GIVEN TEXT Start Marker

Unfortunately, there is also a large demand for the meat of primates, including
some endangered species such as chimpanzee and gorilla.
Our hostess, Beatrice, with a traditional Cameroonian lunch she prepared. |
My introduction to Cameroon’s gastronomic largesse
began on the second day, when our group was invited to lunch at the home of Afrique Expansion’s in-country
representative, where we were treated to ndole,
cassava, chicken, and fish. That was followed all too quickly by a late dinner
at the home of one of the country’s traditional chiefs where more ndole, cassava, chicken, and beef were
served. It was at this dinner, though, that our tour de cuisine took a unique turn. At the end of the buffet line
from which we served ourselves was a large bowl of dark roasted meat that our
host hinted we might not want to try. Some probing revealed that the bowl
contained monkey meat, at which point it was tactfully decided not to ask what
species of monkey. We were, after all, guests in his house.
On our third day – after a day of Unity Day
activities – we explored the countryside south of Yaounde. Along the way, we
observed eating establishments in small settlements offering everything from brochettes to boa meat (yes, the serpent
variety). At the village of Ebogo, we saw the varieties of fish from the Nyong
River, including the poisson de fer, and a small variety of
catfish that is absolutely delicious when pan fried. Along the road, we snacked
on dried plantain and fish.
Boa on the menu at a roadside resteraunt south of Yaounde. |
Our final stop was the coastal city of Douala, the
country’s largest city and a regional hub for shipping. At our hotel, the Akwa
Palace, the food was mostly European, but local restaurants offered menus
ranging from the mundane to the unbelievable. Sorrento, for instance, which
bills itself as an Italian restaurant, offers pizza, steak, wild boar and
crocodile tail. They even had a passable version of chili con carne, served
with Mediterranean style bread. Entertainment was karaoke, with French pop
tunes and American rock and roll, and a singer who filled in the spaces when
the customers didn’t feel like singing.
I left Cameroon with fond memories; fantastic
scenery, friendly people, and a sense that the country is trying to progress into
the 21st century. But the most lasting impression is how it has
blended the old and new, alien and native cuisines
into a gastronomic experience that is unforgettable.

GIVEN TEXT End Marker
DATA EXTRACT Start Marker

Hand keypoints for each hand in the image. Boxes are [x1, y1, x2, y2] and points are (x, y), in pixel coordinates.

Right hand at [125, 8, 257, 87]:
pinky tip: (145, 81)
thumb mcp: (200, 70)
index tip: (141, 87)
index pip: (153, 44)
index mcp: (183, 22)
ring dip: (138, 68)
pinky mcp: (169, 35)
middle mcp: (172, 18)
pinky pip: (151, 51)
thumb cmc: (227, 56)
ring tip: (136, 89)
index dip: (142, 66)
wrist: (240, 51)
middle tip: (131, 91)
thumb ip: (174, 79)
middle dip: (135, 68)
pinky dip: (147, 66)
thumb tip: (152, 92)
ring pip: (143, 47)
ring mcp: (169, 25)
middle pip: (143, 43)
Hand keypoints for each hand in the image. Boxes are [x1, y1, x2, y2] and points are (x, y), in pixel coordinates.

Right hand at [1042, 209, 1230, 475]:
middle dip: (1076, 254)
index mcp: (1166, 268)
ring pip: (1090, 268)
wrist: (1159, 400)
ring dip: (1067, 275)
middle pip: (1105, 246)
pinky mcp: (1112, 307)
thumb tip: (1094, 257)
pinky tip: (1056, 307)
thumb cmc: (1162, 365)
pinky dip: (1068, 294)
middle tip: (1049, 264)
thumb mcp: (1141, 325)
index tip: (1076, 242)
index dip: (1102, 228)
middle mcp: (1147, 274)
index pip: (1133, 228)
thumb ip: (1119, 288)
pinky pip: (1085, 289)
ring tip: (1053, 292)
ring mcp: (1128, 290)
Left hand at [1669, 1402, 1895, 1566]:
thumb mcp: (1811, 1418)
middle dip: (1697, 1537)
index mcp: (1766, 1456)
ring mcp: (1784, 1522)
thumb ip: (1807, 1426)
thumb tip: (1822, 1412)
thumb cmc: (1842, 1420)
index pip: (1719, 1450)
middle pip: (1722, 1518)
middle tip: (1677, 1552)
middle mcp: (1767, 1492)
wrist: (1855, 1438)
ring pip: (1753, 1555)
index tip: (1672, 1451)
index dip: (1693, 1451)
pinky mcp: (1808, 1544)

DATA EXTRACT End Marker
DATA EXTRACT Start Marker

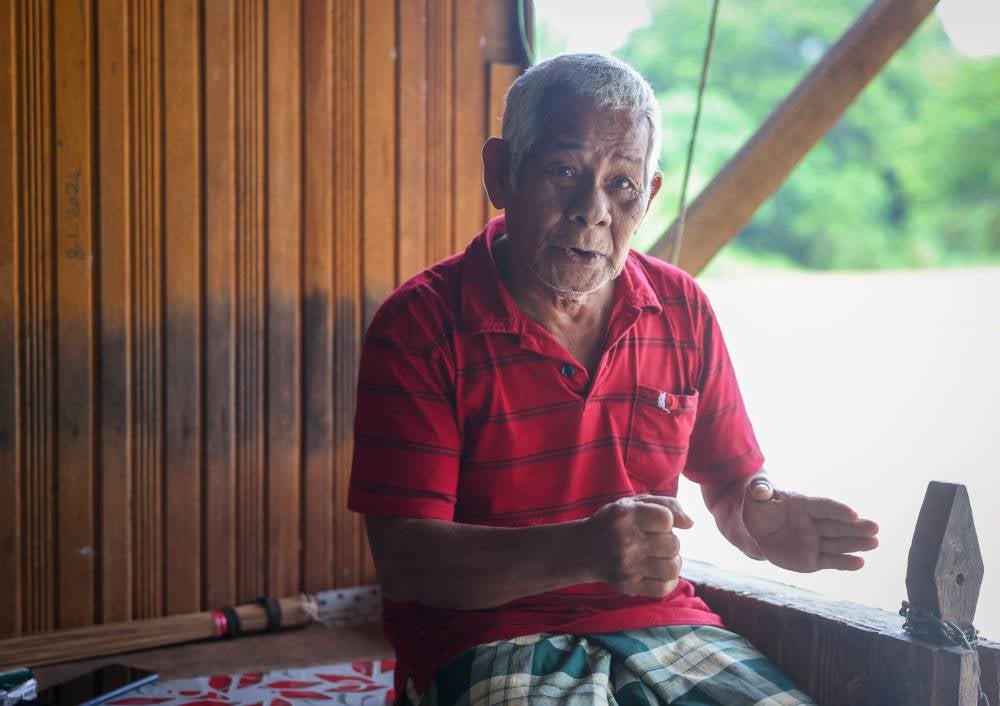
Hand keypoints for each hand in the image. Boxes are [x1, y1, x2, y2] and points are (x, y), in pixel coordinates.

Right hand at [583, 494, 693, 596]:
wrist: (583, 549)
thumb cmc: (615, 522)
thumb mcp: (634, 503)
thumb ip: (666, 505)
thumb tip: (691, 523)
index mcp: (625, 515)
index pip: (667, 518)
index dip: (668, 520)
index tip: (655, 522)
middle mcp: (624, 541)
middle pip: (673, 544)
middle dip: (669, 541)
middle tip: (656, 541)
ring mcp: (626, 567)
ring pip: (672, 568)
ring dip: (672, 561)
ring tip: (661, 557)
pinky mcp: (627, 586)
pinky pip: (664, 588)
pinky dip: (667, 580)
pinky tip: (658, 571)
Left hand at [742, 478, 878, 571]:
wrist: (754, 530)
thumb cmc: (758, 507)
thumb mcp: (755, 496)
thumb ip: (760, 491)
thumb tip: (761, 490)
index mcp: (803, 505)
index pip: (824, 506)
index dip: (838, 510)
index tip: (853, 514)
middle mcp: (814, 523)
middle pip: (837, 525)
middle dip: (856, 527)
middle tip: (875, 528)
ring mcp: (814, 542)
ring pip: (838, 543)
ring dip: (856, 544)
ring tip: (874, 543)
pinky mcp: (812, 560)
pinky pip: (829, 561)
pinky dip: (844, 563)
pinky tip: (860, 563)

DATA EXTRACT End Marker

PROBLEMS TO WORK ON:
**1.** List every food the group was served at lunch at the home of Afrique Expansion's in-country representative, as named in the text on Cameroonian cuisine.
**2.** Repeat the passage of the text on Cameroonian cuisine between "Our hostess, Beatrice, with" and "in his house.", inclusive.

RESPONSES IN ORDER:
**1.**
ndole
cassava
chicken
fish

**2.**
Our hostess, Beatrice, with a traditional Cameroonian lunch she prepared. |
My introduction to Cameroon’s gastronomic largesse
began on the second day, when our group was invited to lunch at the home of Afrique Expansion’s in-country
representative, where we were treated to ndole,
cassava, chicken, and fish. That was followed all too quickly by a late dinner
at the home of one of the country’s traditional chiefs where more ndole, cassava, chicken, and beef were
served. It was at this dinner, though, that our tour de cuisine took a unique turn. At the end of the buffet line
from which we served ourselves was a large bowl of dark roasted meat that our
host hinted we might not want to try. Some probing revealed that the bowl
contained monkey meat, at which point it was tactfully decided not to ask what
species of monkey. We were, after all, guests in his house.